Thursday, November 8


It used to bother me when people merely called themselves "spiritual" rather than admitting to an association with some particular sect of Christianity (and I say Christianity rather than organized religion because the passage of my life from northern Minnesota to a Jesuit university in eastern Washington has generally kept me in closest proximity to and contact with people of that religious background). It seemed like a more socially acceptable answer than agnosticism or struck me as an excuse for not regularly attending any organized service. In my more charitable moods, when I was not suspecting the other of implied dishonesty or laziness, spirituality felt like a cop-out, an intentional vagary to avoid insulting anyone. Spirituality, to me, was the refuge of those educated enough to be aware of other religions and not hold them in seething hatred for taking grape juice instead of wine or believing that it was a symbol of Jesus' presence at the service rather than the Blood itself. They were aware of the great diversity even within the Christian tradition alone and did not want to risk causing offense by suggesting in the smallest manner that their tradition was superior, especially differences seem so insignificant.

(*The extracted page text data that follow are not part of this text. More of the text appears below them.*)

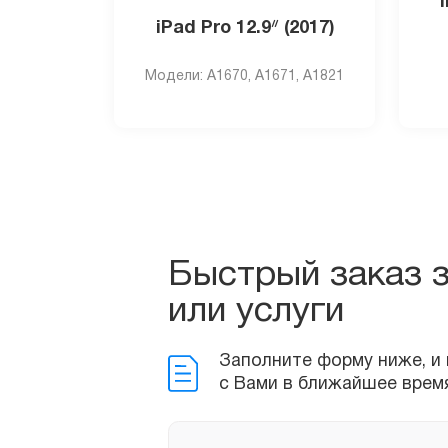
iPad Pro 12.9ᐥ (2017)
Модели: А1670, А1671, A1821
Быстрый заказ 
Заполните форму ниже, и м
или услуги
с Вами в ближайшее время!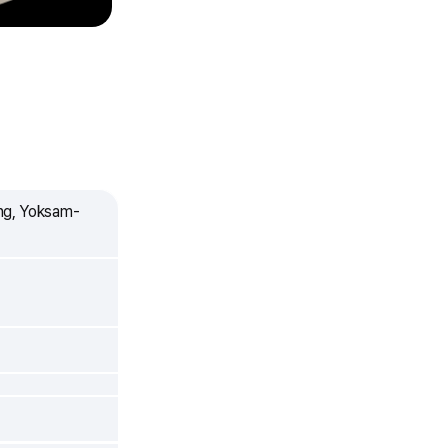
ng, Yoksam-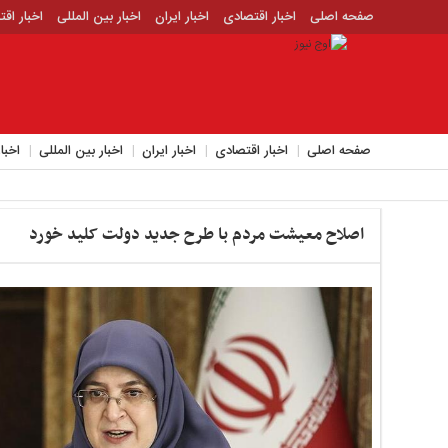
صفحه اصلی
اخبار اقتصادی
اخبار ایران
اخبار بین المللی
اخبار اق
اخبار جدید
اخبار حوادث
اخبار سیاسی
اخبار فرهنگی
منوی
بالا
صفحه
صفحه اصلی
اخبار اقتصادی
اخبار ایران
اخبار بین المللی
اخبا
اصلی
اخبار
اقتصادی
اصلاح معیشت مردم با طرح جدید دولت کلید خورد
اخبار
ایران
اخبار
بین
المللی
اخبار
اقتصادی
اخبار
جدید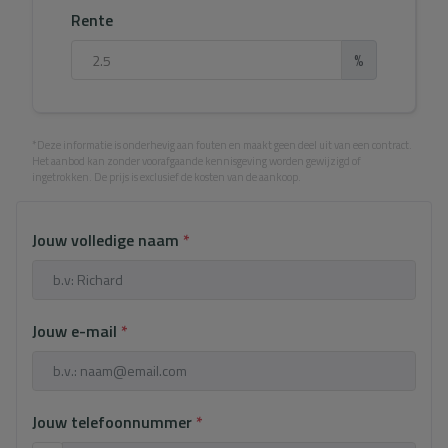
Rente
%
*Deze informatie is onderhevig aan fouten en maakt geen deel uit van een contract.
Het aanbod kan zonder voorafgaande kennisgeving worden gewijzigd of
ingetrokken. De prijs is exclusief de kosten van de aankoop.
Jouw volledige naam
*
Jouw e-mail
*
Jouw telefoonnummer
*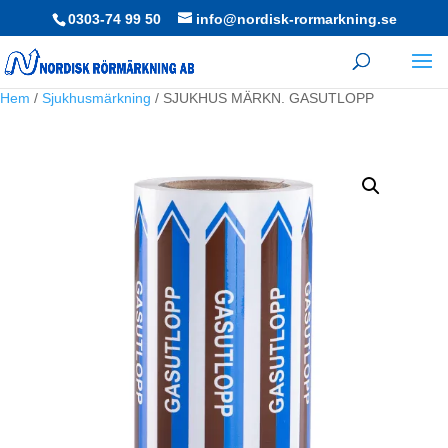
0303-74 99 50
info@nordisk-rormarkning.se
Hem
/
Sjukhusmärkning
/ SJUKHUS MÄRKN. GASUTLOPP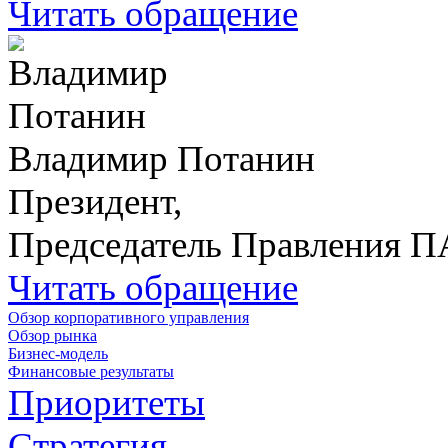
Читать обращение
Владимир Потанин
Президент,
Председатель Правления 
Читать обращение
Обзор корпоративного управления
Обзор рынка
Бизнес-модель
Финансовые результаты
Приоритеты
Стратегия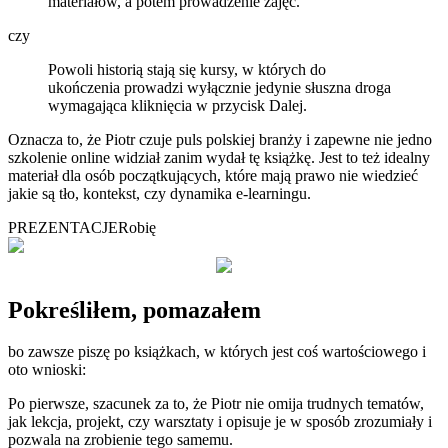
materiałów, a potem prowadzenie zajęć.
czy
Powoli historią stają się kursy, w których do
ukończenia prowadzi wyłącznie jedynie słuszna droga
wymagająca kliknięcia w przycisk Dalej.
Oznacza to, że Piotr czuje puls polskiej branży i zapewne nie jedno
szkolenie online widział zanim wydał tę książkę. Jest to też idealny
materiał dla osób początkujących, które mają prawo nie wiedzieć
jakie są tło, kontekst, czy dynamika e-learningu.
PREZENTACJE
Robię
Pokreśliłem, pomazałem
bo zawsze piszę po książkach, w których jest coś wartościowego i
oto wnioski:
Po pierwsze, szacunek za to, że Piotr nie omija trudnych tematów,
jak lekcja, projekt, czy warsztaty i opisuje je w sposób zrozumiały i
pozwala na zrobienie tego samemu.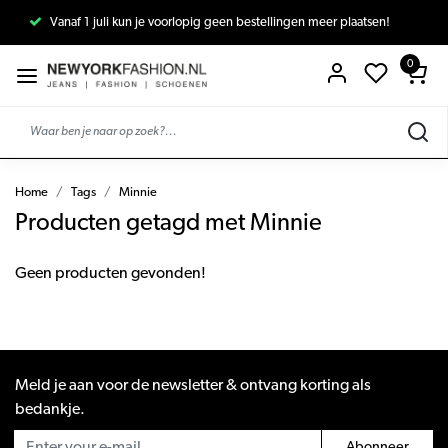
Vanaf 1 juli kun je voorlopig geen bestellingen meer plaatsen!
0
Home
Tags
Minnie
Producten getagd met Minnie
Geen producten gevonden!
Meld je aan voor de newsletter & ontvang korting als
bedankje.
Abonneer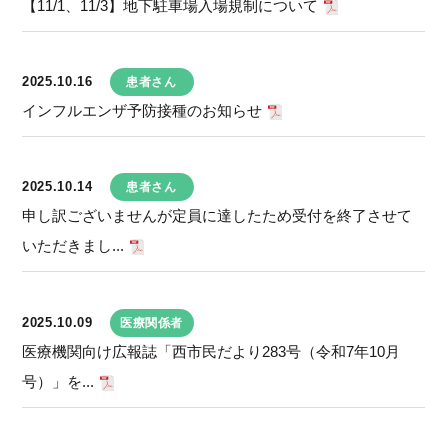
【11/1、11/3】地下駐車場入場規制について
2025.10.16
患者さん
インフルエンザ予防接種のお知らせ
2025.10.14
患者さん
申し訳ございませんが定員に達したため受付を終了させて
いただきまし...
2025.10.09
医療関係者
医療機関向け広報誌「西市民だより283号（令和7年10月
号）」を...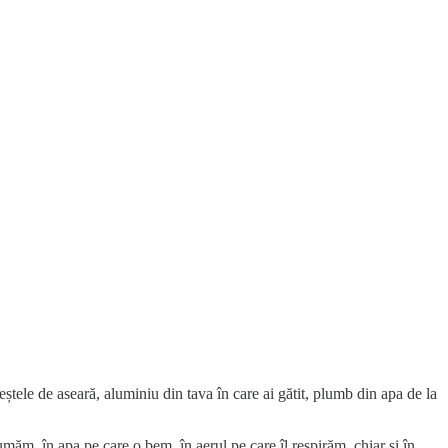
eștele de aseară, aluminiu din tava în care ai gătit, plumb din apa de la
măm, în apa pe care o bem, în aerul pe care îl respirăm, chiar și în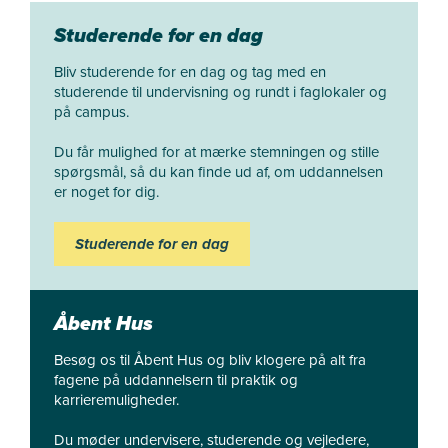
Studerende for en dag
Bliv studerende for en dag og tag med en
studerende til undervisning og rundt i faglokaler og
på campus.
Du får mulighed for at mærke stemningen og stille
spørgsmål, så du kan finde ud af, om uddannelsen
er noget for dig.
Studerende for en dag
Åbent Hus
Besøg os til Åbent Hus og bliv klogere på alt fra
fagene på uddannelsern til praktik og
karrieremuligheder.
Du møder undervisere, studerende og vejledere,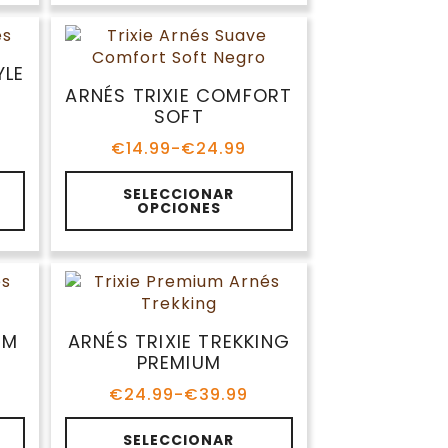
múltiples
hasta
variantes.
€24.99
Las
opciones
se
ARNÉS TRIXIE
pueden
COMFORT SOFT
elegir
€
14.99
-
€
24.99
en
Rango
de
la
Este
precios:
SELECCIONAR
página
producto
OPCIONES
desde
de
tiene
€14.99
producto
múltiples
hasta
variantes.
€24.99
Las
opciones
se
IUM
ARNÉS TRIXIE TREKKING
pueden
PREMIUM
elegir
€
24.99
-
€
39.99
en
Rango
de
la
Este
precios:
SELECCIONAR
página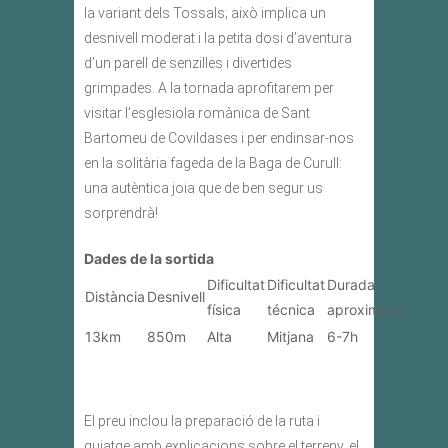
la variant dels Tossals; això implica un
desnivell moderat i la petita dosi d’aventura
d’un parell de senzilles i divertides
grimpades. A la tornada aprofitarem per
visitar l’esglesiola romànica de Sant
Bartomeu de Covildases i per endinsar-nos
en la solitària fageda de la Baga de Curull:
una autèntica joia que de ben segur us
sorprendrà!
Dades de la sortida
Dificultat
Dificultat
Durada
Distància
Desnivell
física
técnica
aproximada
13km
850m
Alta
Mitjana
6-7h
El preu inclou la preparació de la ruta i
guiatge amb explicacions sobre el terreny, el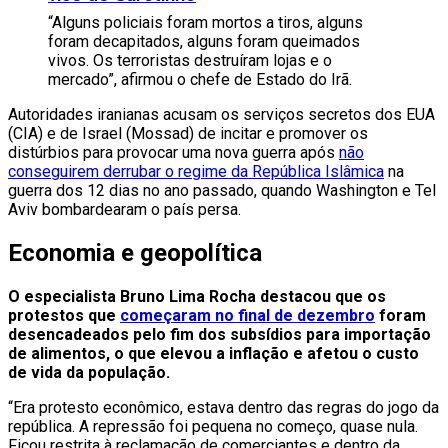
“Alguns policiais foram mortos a tiros, alguns
foram decapitados, alguns foram queimados
vivos. Os terroristas destruíram lojas e o
mercado”, afirmou o chefe de Estado do Irã.
Autoridades iranianas acusam os serviços secretos dos EUA
(CIA) e de Israel (Mossad) de incitar e promover os
distúrbios para provocar uma nova guerra após
não
conseguirem derrubar o regime da República Islâmica
na
guerra dos 12 dias no ano passado, quando Washington e Tel
Aviv bombardearam o país persa.
Economia e geopolítica
O especialista Bruno Lima Rocha destacou que os
protestos que
começaram no final de dezembro
foram
desencadeados pelo fim dos subsídios para importação
de alimentos, o que elevou a inflação e afetou o custo
de vida da população.
“Era protesto econômico, estava dentro das regras do jogo da
república. A repressão foi pequena no começo, quase nula.
Ficou restrita à reclamação de comerciantes e dentro da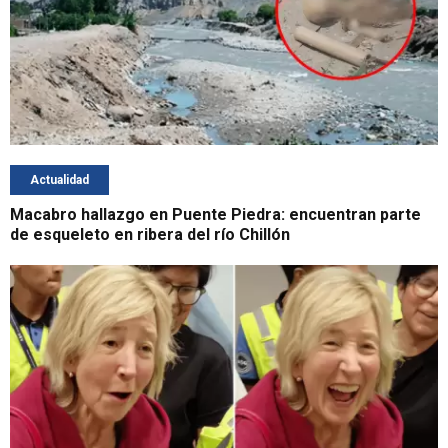
Actualidad
Macabro hallazgo en Puente Piedra: encuentran parte
de esqueleto en ribera del río Chillón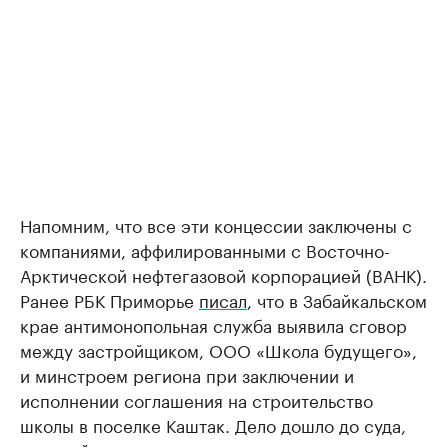
Напомним, что все эти концессии заключены с
компаниями, аффилированными с Восточно-
Арктической нефтегазовой корпорацией (ВАНК).
Ранее РБК Приморье
писал
, что в Забайкальском
крае антимонопольная служба выявила сговор
между застройщиком, ООО «Школа будущего»,
и минстроем региона при заключении и
исполнении соглашения на строительство
школы в поселке Каштак. Дело дошло до суда,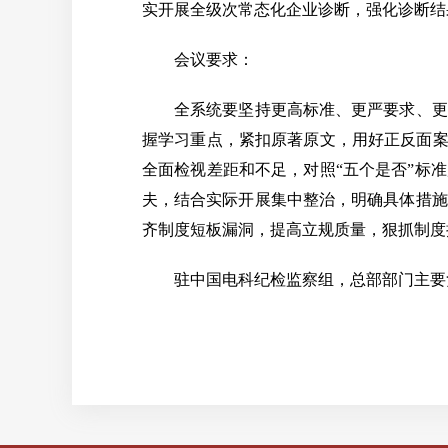
实开展全级次常态化企业诊断，强化诊断结
会议要求：
全系统要坚持更高标准、更严要求、更实
握学习重点，紧扣原著原文，用好正反面案
全面检视差距和不足，对照“五个是否”标
夫，结合实际开展集中整治，明确具体措施
齐制度短板漏洞，提高立规质量，狠抓制度执
驻中国电科纪检监察组，总部部门主要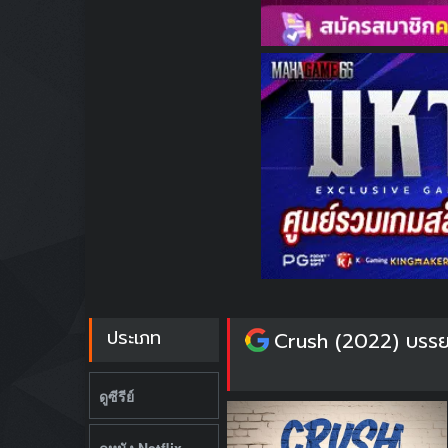
ประเภท
Crush (2022) บรร
ดูซีรีย์
ดูหนัง Netflix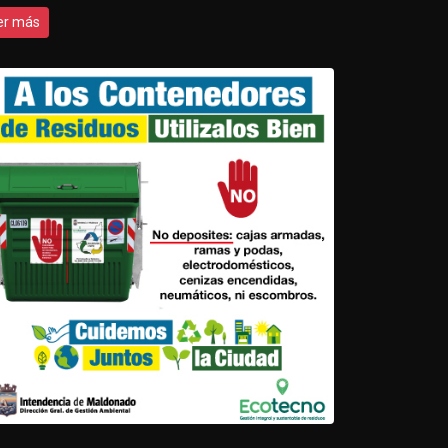
er más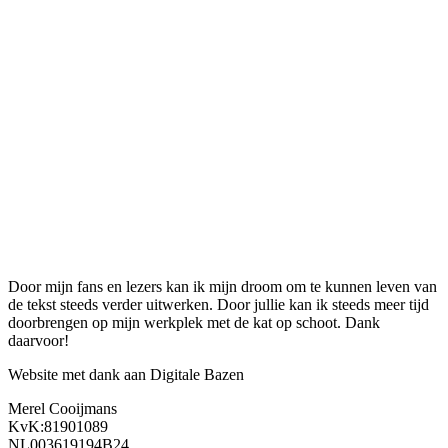
Door mijn fans en lezers kan ik mijn droom om te kunnen leven van
de tekst steeds verder uitwerken. Door jullie kan ik steeds meer tijd
doorbrengen op mijn werkplek met de kat op schoot. Dank
daarvoor!
Website met dank aan Digitale Bazen
Merel Cooijmans
KvK:81901089
NL003619194B24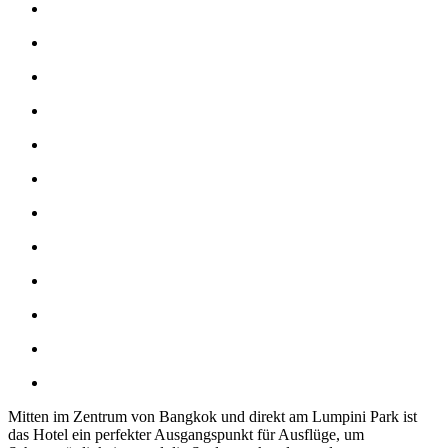
Mitten im Zentrum von Bangkok und direkt am Lumpini Park ist
das Hotel ein perfekter Ausgangspunkt für Ausflüge, um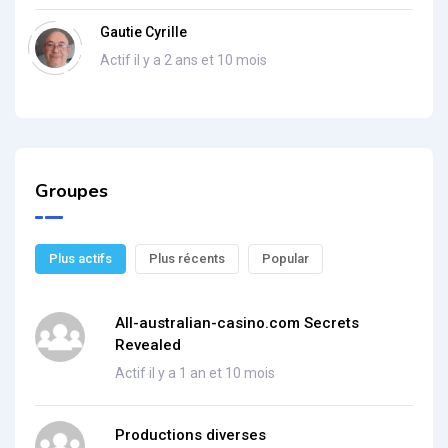
Gautie Cyrille
Actif il y a 2 ans et 10 mois
Groupes
Plus actifs
Plus récents
Popular
All-australian-casino.com Secrets
Revealed
Actif il y a 1 an et 10 mois
Productions diverses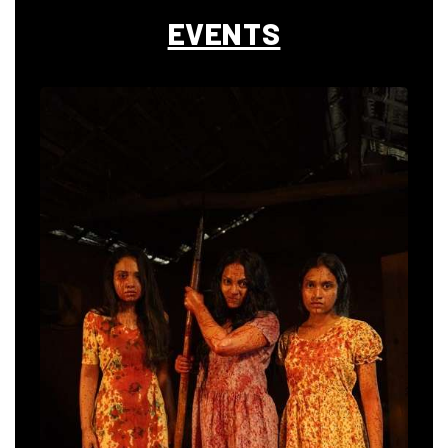
EVENTS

But I write this because my views have changed. This post is to mark the evolution in my thought, as well as describe it. The more I read, the more I learn, the more I speak with other people on such things, the more I believe that it is perfectly possible to be a truly spiritual person, one who does not believe that any particular tradition exactly captures their experience of that which lies beyond the material world. Questions of religion and spirituality are big deals and should not be decided upon carelessly. If what there is does not work for you, they should be abstained from. If you cannot accept that all dualities are illusions or that all is one, bloody well stay from Buddhism in all its incarnations.

Still, though my tolerance has increased, this seems like an awfully difficult position to maintain. Now spirituality comes across to me as the religion of the academic who has not resorted to agnosticism or atheism. It is the choice of one has read their Lewis, Smith, Tillich, Chesterton and the apologists for every other faith and can not come to a decision as to which one is theirs yet they remain ensconced in the ivory tower. It pains me to write this because I do rather like the rationalism of Descartes and attendant optimism, but reason, and as important as that is to faith, can only take one so far. The experiential needs to be their as well. After every holy writing is read and discussed, religion must be dived into headfirst, too. Religion does not exist merely in the catechism or vedas or whatever other holy writings but in the mitzahs and Hajj as well.

I wrote this only a short paragraph ago, but I must reiterate it. Absolutely, I believe, it is possible to be a good spiritual person (spiritualist?) after having moving outside of the academic faith to the practical and still not finding that connection, but I keep my reservations that spirituality may too often be taken as the easy way out for those too timid to experience what the great faiths of the world have to offer.